No Caso Orelha, o porteiro citado na investigação sobre a morte do cão Orelha declarou à Polícia Civil (PC) que um dos adolescentes envolvidos afirmou que “não daria nada” por ser menor de idade. A fala teria ocorrido após ameaças durante um desentendimento no condomínio onde ele trabalhava, na Praia Brava, em Florianópolis.
O relato consta em um dos inquéritos do caso, com registro de acesso na sexta-feira, 6 de fevereiro de 2026. O depoimento também menciona xingamentos direcionados ao funcionário, incluindo “assalariado”.
O porteiro disse que passou a ser hostilizado desde 27 de dezembro de 2025 por um grupo de 10 a 15 jovens que frequentava a região da Praia Brava. No depoimento, ele afirmou que os adolescentes tentavam entrar no condomínio fora do horário permitido e carregando bebidas alcoólicas.
Segundo o relato, houve danos ao patrimônio no condomínio, com quebra de vidros e lixeiras. Ainda no dia 27 de dezembro, o funcionário disse que foi chamado de “porteiro de merda” e “assalariado”, e que a discussão na portaria do condomínio se intensificou com novas provocações.
Em 12 de janeiro de 2026, na presença de um morador, o porteiro afirmou ter sido xingado por um adolescente que não aparece na ocorrência de dezembro. Esse jovem estava acompanhado da mãe e, conforme os depoimentos, seria o indiciado pela agressão ao cão Orelha.
Cerca de vinte minutos depois, três familiares teriam descido à portaria do condomínio, segundo o depoimento do morador. A discussão na portaria condomínio foi presenciada pelo morador e, depois, por um zelador; imagens de câmeras de segurança registraram a cena.
O que este artigo aborda:
- Coação no condomínio: frases atribuídas e suspeita de arma sem confirmação
- Versões divergentes, depoimentos de funcionários e nota da defesa
Coação no condomínio: frases atribuídas e suspeita de arma sem confirmação
O porteiro relatou que um dos homens o segurou pelo ombro “com força”, em atitude intimidatória; o morador declarou que o pai do adolescente chegou a “apertar e puxar” o funcionário durante a abordagem. Nos depoimentos, aparece a descrição de coação no condomínio com xingamentos e ameaças verbais direcionadas ao porteiro e ao morador.
As falas atribuídas incluem “tu sabe com quem tu tá falando?” e “se eu quiser, eu te fodo”, além de ameaça de “quebrar” o morador quando ele tentou intervir. Ambos relataram “um volume na região da cintura”, interpretado como suspeita de arma na cintura, mas a existência de arma não foi confirmada.

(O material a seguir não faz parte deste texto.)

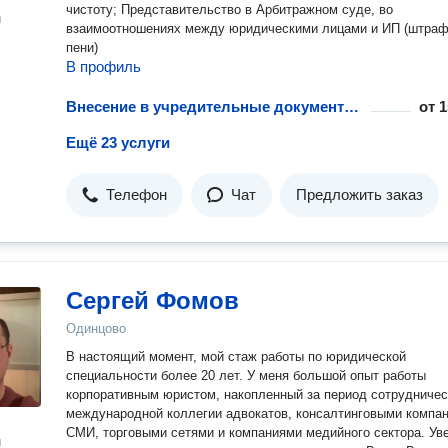
чистоту; Представительство в Арбитражном суде, во
н
взаимоотношениях между юридическими лицами и ИП (штраф
пени)
В профиль
Внесение в учредительные документы данных об увеличении уставного капитала АО
от
1
Ещё 23 услуги
Телефон
Чат
Предложить заказ
Сергей Фомов
Одинцово
В настоящий момент, мой стаж работы по юридической
специальности более 20 лет. У меня большой опыт работы
корпоративным юристом, накопленный за период сотрудничес
международной коллегии адвокатов, консалтинговыми компа
СМИ, торговыми сетями и компаниями медийного сектора. Ув
н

De acordo com a delegada da Delegacia de Proteção Animal, o volume na cintura levantou a hipótese de que o homem estivesse armado. Ainda assim, a diligência de busca e apreensão sem pistola na residência do investigado não localizou nenhuma arma de fogo.

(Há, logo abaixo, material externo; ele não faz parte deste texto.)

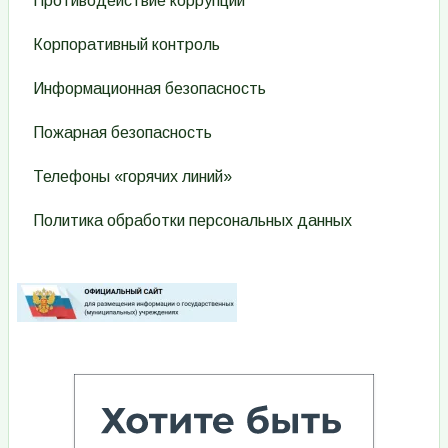
Противодействие коррупции
Корпоративный контроль
Информационная безопасность
Пожарная безопасность
Телефоны «горячих линий»
Политика обработки персональных данных
Изображение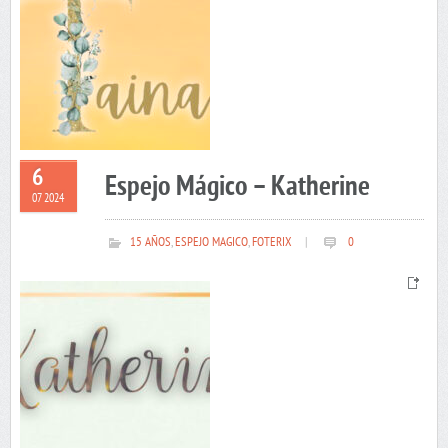
6
Espejo Mágico – Katherine
07 2024
15 AÑOS
,
ESPEJO MAGICO
,
FOTERIX
|
0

Na apuração paralela, familiares são investigados por coação no condomínio pelo Ministério Público de Santa Catarina (MPSC). O órgão afirmou que a conduta analisada não se enquadra como crime ambiental e foi redistribuída para a promotoria criminal, como possível crime comum, dentro do caso Orelha inquérito Polícia Civil.
Versões divergentes, depoimentos de funcionários e nota da defesa
Os familiares investigados apresentaram versão diferente, dizendo que a confusão teria sido provocada pelo próprio porteiro. Eles alegaram que ele teria retido os jovens, tirado fotos sem consentimento e os chamado de “babacas”, afirmando que foram à portaria apenas para entender o que ocorria e esclarecer a informação de que o adolescente estaria “jurado”.
Outros funcionários do condomínio relataram o episódio: o zelador disse ter sido acordado por “gritos e ameaças”, afirmou ter visto um volume na cintura de um dos homens, que “poderia ser uma arma”, e mencionou ter ouvido referência à condição de policial. O vigilante de ronda confirmou a discussão na portaria condomínio, disse que um dos homens aparentava estar sob efeito de álcool e declarou não ter visto arma nem ouvido ameaças diretas.
Em nota da defesa do porteiro, divulgada em 29 de janeiro, foi informado que ele “jamais” filmou o ocorrido e que não possui vídeos; a defesa afirmou ainda que o funcionário não filmou e não presenciou agressão contra o cão Orelha. Segundo a nota, ele havia relatado anteriormente “arruaças, algazarras e confusões” envolvendo adolescentes na região.